I know its ok to remove the heatsink, but what about the capacitor? I'm running 13.5.


----------



## swtour (Oct 8, 2001)

I would leave the capactitor on...

I think you'll find it performs better


----------



## DARKSCOPE001 (Jun 14, 2006)

Leave the capacitor on. because it smooths out the throttle and if you dont run it you are voiding your warante which would be very bad. but if your like me i know your problem. your looking for a place to put it right? well if thats the case let me tell you a tip novak gave me back when i was running a xxx-s. zip tie it to your battery leads then it wont ever get in the way (or sucked under a tire in my case lol) and the nice ting about the gtb is your can unsolder the cap and shorten the leads if needed. 

HOPE THIS HELPS
Sean Scott


----------



## t4mania (Aug 30, 2007)

Wouldn't be too quick to take that fan and heatsink off. When they had that rash of GTB failures Novak said they believed it to be people removing them.


----------



## OvalTrucker (Dec 14, 2003)

I don't think many drivers run the heatsink and fan with 4 cell/4300 or 13.5.

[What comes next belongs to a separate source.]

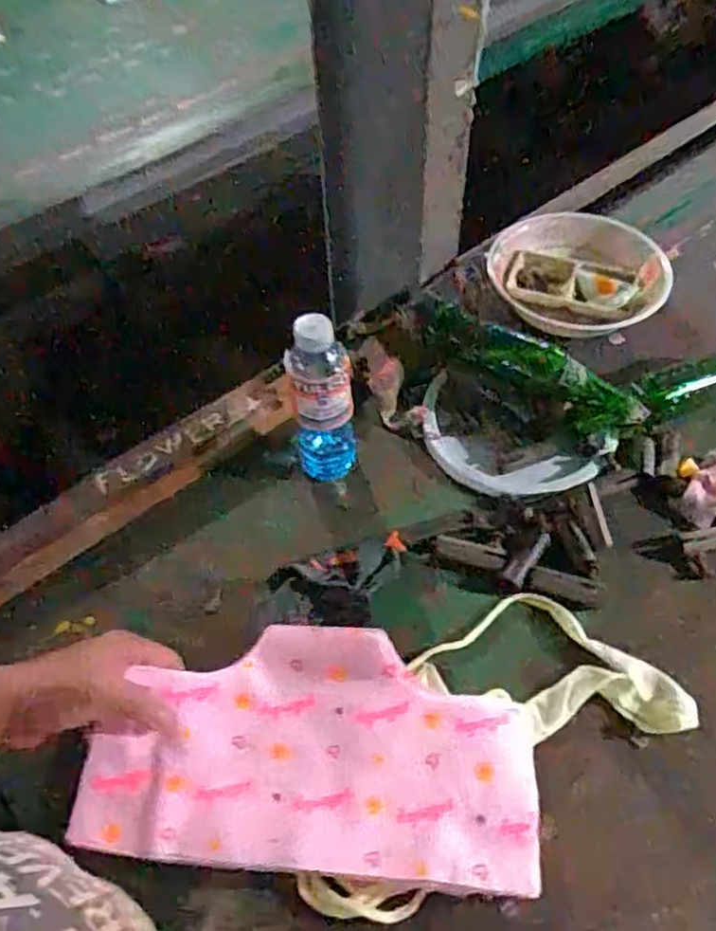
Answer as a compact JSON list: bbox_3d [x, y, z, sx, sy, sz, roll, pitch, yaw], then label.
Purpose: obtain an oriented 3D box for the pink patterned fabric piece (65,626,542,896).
[{"bbox_3d":[-0.032,0.205,0.524,0.316,0.026,0.167,3,55,5],"label":"pink patterned fabric piece"}]

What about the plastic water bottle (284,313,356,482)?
[{"bbox_3d":[-0.033,-0.051,0.666,0.056,0.192,0.050,-3,55,0],"label":"plastic water bottle"}]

I believe the cap is a must have though.


----------



## trackdog (Nov 20, 2001)

Thanx for the info guys. I read on here some were taking it off but it sounded scary to me. Good idea on using the zip tie to the battery leads, I'll have to try that.


----------



## briano_72 (Jan 21, 2006)

i ran 13.5 last year without it and this year with a 17.5 the same way.


----------



## trackdog (Nov 20, 2001)

I knew someone would get me second guessing..lol. Do you see any differences?


----------



## brian0525 (Jan 17, 2005)

Been running no Capacitor for over a year in 13.5 and 10.5 and have even run some 5.5 and never had a problem also tried every way to find a difference when I did use it and there wasn't any in my opinion. If you are running a touring car with higher voltage and a bunch of on and off the throttle then I would run it but not for oval 13.5 or 10.5.


----------



## 1M (Sep 25, 2001)

6 Cell 13.5 Dirt Oval, would you remove the heat sink?


----------



## brian0525 (Jan 17, 2005)

I would remove the heatsink and replace with the flat plate and remove the cap also for 13.5/6cell dirt oval.


----------



## DARKSCOPE001 (Jun 14, 2006)

you can in fact remove the heat sink thats fine. but I still want to know why you would want to take off the capacitor? is it to bulky? weight? i don't believe either of these are the problem. so I want you to tell me why in fact you want to remove a device that increases performance and if removed will void your guarantee. Just do a little homework and think a little and get those wires routed properly. if your not fixing something on the car you should always be thinking of ways to improve it (shortening leads, rerouting wires, replacing wires etc.) but this does not include removing a very important device, please heed my warning DO NOT REMOVE THE CAPACITOR! I DON'T CARE WHAT PEOPLE SAY! If they tell you to jump of a bridge are you gona do it? i think not.

THANKS
Sean Scott


----------



## shrabber (Oct 17, 2002)

Im nobody but I have run my GTB with no cap for 2 years no problem 10.5/13.5 also with no heatsink and fan even when sintered rotors were not out and the motors glowed red from thermaling.


----------



## NovakTwo (Feb 8, 2006)

DARKSCOPE001 said:


> you can in fact remove the heat sink thats fine. but I still want to know why you would want to take off the capacitor? is it to bulky? weight? i don't believe either of these are the problem. so I want you to tell me why in fact you want to remove a device that increases performance and if removed will void your guarantee. Just do a little homework and think a little and get those wires routed properly. if your not fixing something on the car you should always be thinking of ways to improve it (shortening leads, rerouting wires, replacing wires etc.) but this does not include removing a very important device, please heed my warning DO NOT REMOVE THE CAPACITOR! I DON'T CARE WHAT PEOPLE SAY! If they tell you to jump of a bridge are you gona do it? i think not.
> 
> THANKS
> Sean Scott


Thanks Sean---I could not have explained it better!


----------



## AEman69 (Nov 21, 2007)

I wouldn't suggest taking either off unless you were running 4 cell then i would take the fan off but the cap helps smooth things out so keep it lol.


----------